In 1974 Tan married Louis, who was by now an attorney, and they eventually settled in San Francisco. She began a PhD in linguistics, but in 1976 abandoned her studies, partly because she was traumatised by the murder of her best friend. She spent a period of time working as a speech therapist for children with learning disabilities -- an area that her best friend had been passionate about. Tan then moved into commercial writing, but, feeling that something was missing in her life, began to write fiction, and had several short stories published in magazines. During this period, Tan and her mother visited China, and met the other daughters that Daisy had left behind many years earlier. Though the relationship between Tan and her mother was always difficult, this visit to China gave her a deepened insight into her mother's early life and further inspiration for her writing. The stories she had been compiling became her first novel, The Joy Luck Clubpublished in 1989 to immediate critical acclaim and popularity: it spent 18 months on the New York Times bestseller list.

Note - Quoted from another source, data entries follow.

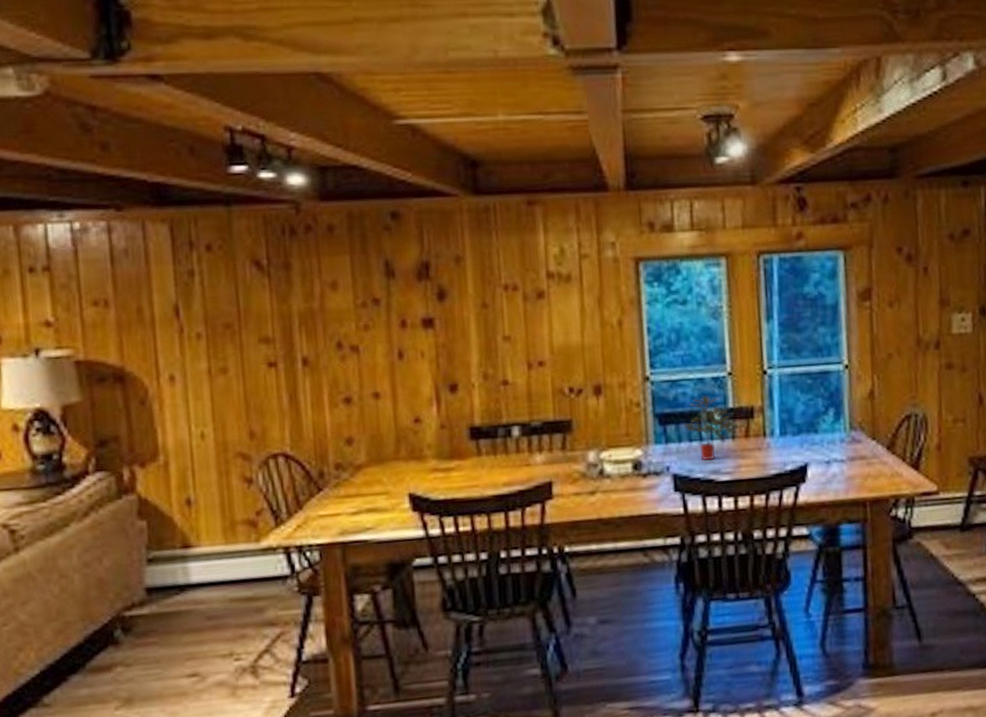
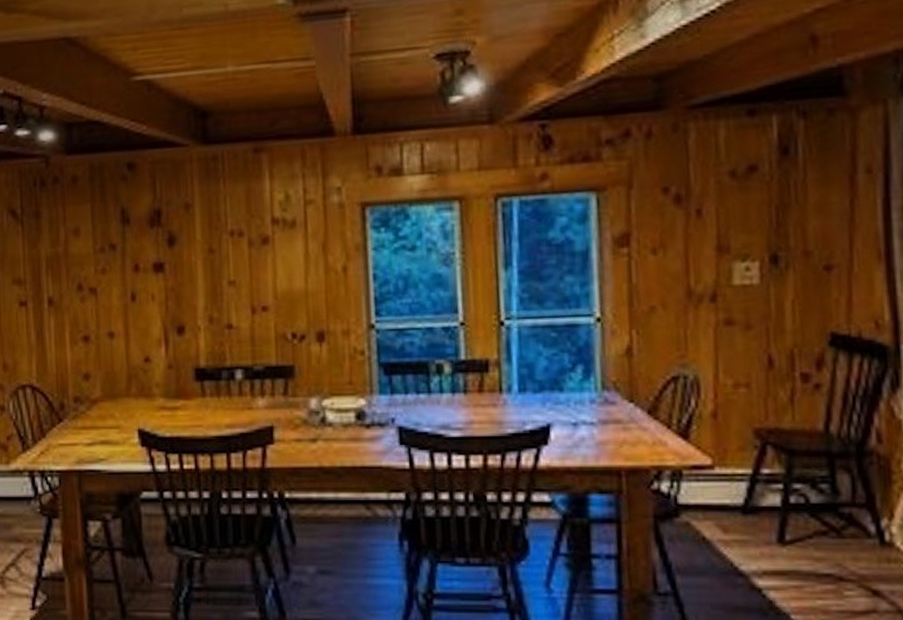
potted plant: present [683,396,747,460] -> none [410,346,481,414]

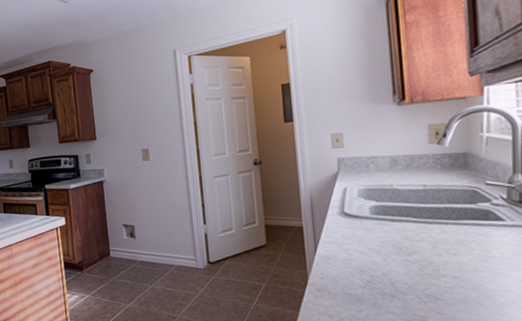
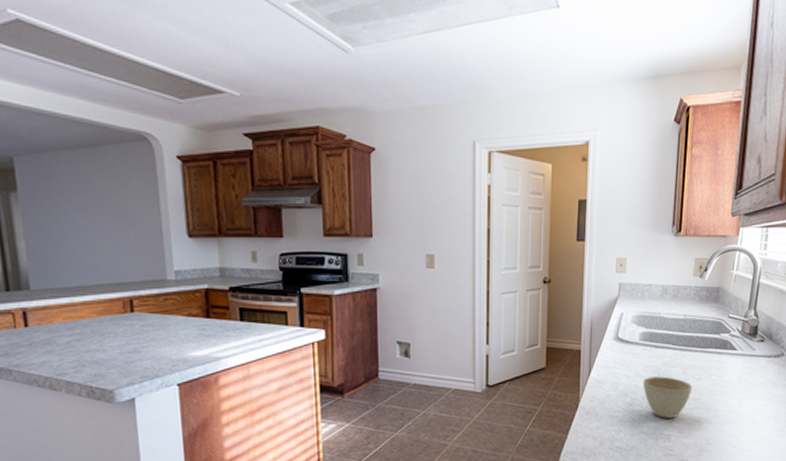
cup: none [381,251,449,298] -> present [642,376,693,418]

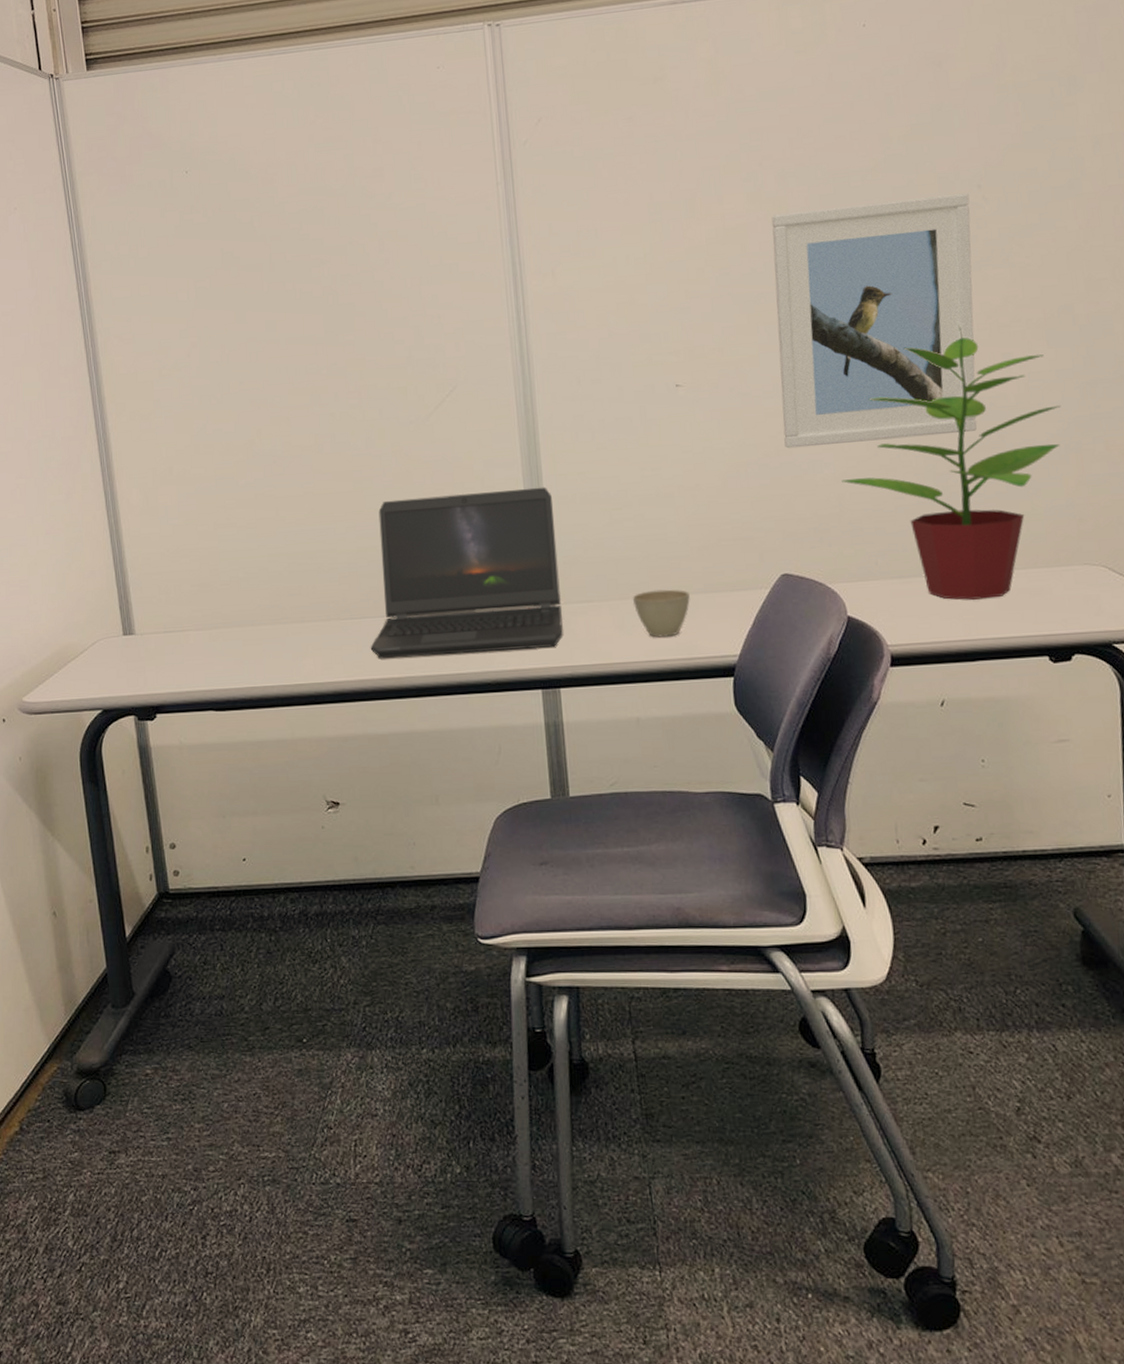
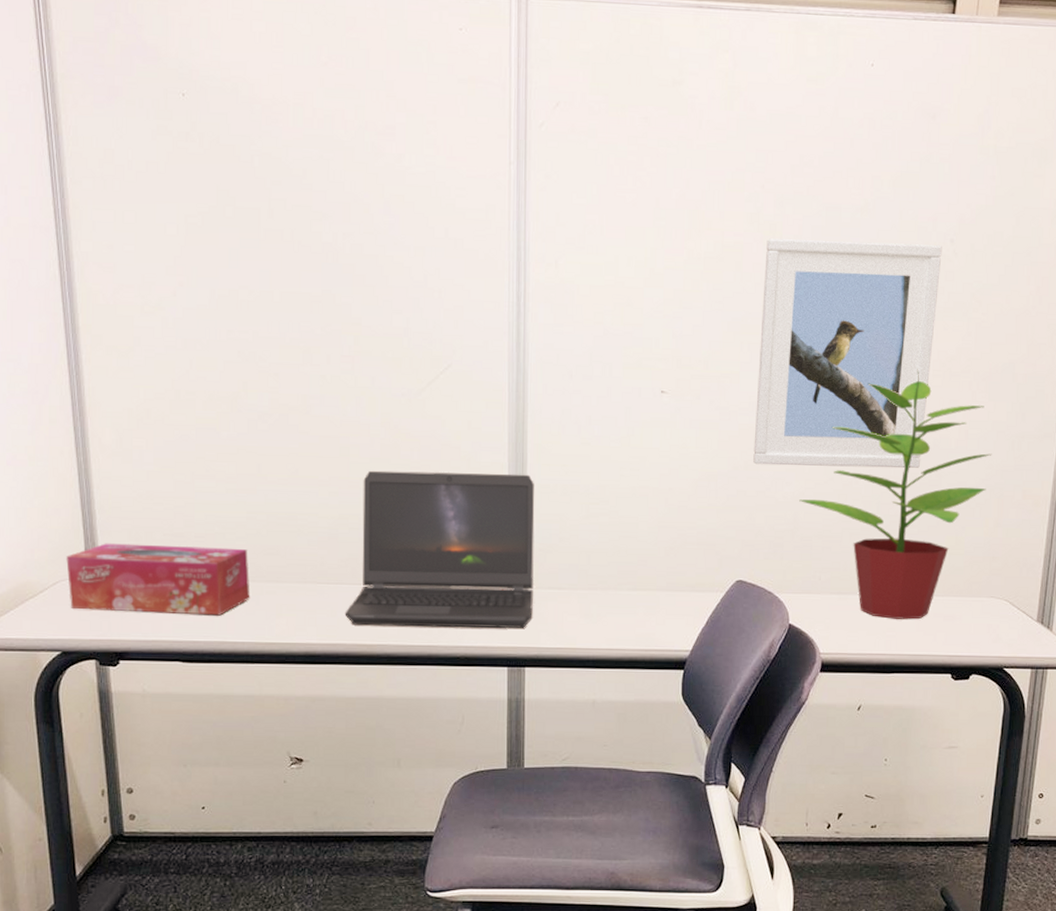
tissue box: none [103,592,277,667] -> present [66,543,250,616]
cup: present [632,589,690,638] -> none [600,583,653,628]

The Joy Luck Club tells the story of four mother-daughter pairs, in a carefully structured narrative. With the exception of one mother, Suyuan Woo, who is deceased, each of the eight characters narrates two stories (Suyuan Woo's stories are narrated by her daughter, Jing-mei Woo, who also tells two of her own). The sixteen stories are divided into four sections, and the multiple perspectives create a richness and diversity that prevent any one viewpoint dominating, as both generations struggle to understand each other, and past and present try to co-exist. The multi-layered narrative structure helps to convey the complexity of the relationships -- familial, social and cultural -- for, in each of the four pairs, the mother is a Chinese immigrant who is raising her family in the United States. The generational conflicts that exist almost universally are thus made all the more complex by the addition of cultural conflict and misunderstanding: these mothers, often tormented by their own traumatic early lives in China, have chosen to raise their daughters in a society that would allow them more freedom and opportunity, yet simultaneously they find themselves confused and shocked by their daughters' Westernised values and personalities, particularly the wish to assert themselves. Waverley Jong experiences continuous power struggles with her mother, who is determined to instil Chinese obedience in her American daughter:

"Why don't you tell [your mother] to stop torturing you," said Marlene. "Tell her to stop ruining your life. Tell her to shut up."
"That's hilarious [. . .] I don't know if it's explicitly stated in the law, but you can't ever tell a Chinese mother to shut up. You could be charged as an accessory to your own murder."

The Joy Luck Club is acclaimed for its enchanting and poignant storytelling, through which Tan presents complex issues in an accessible style. She offers acute, perceptive and brutally honest insights into the mother-daughter relationship, particularly when it is cross-cultural, and she depicts its intensity in both positive and negative ways.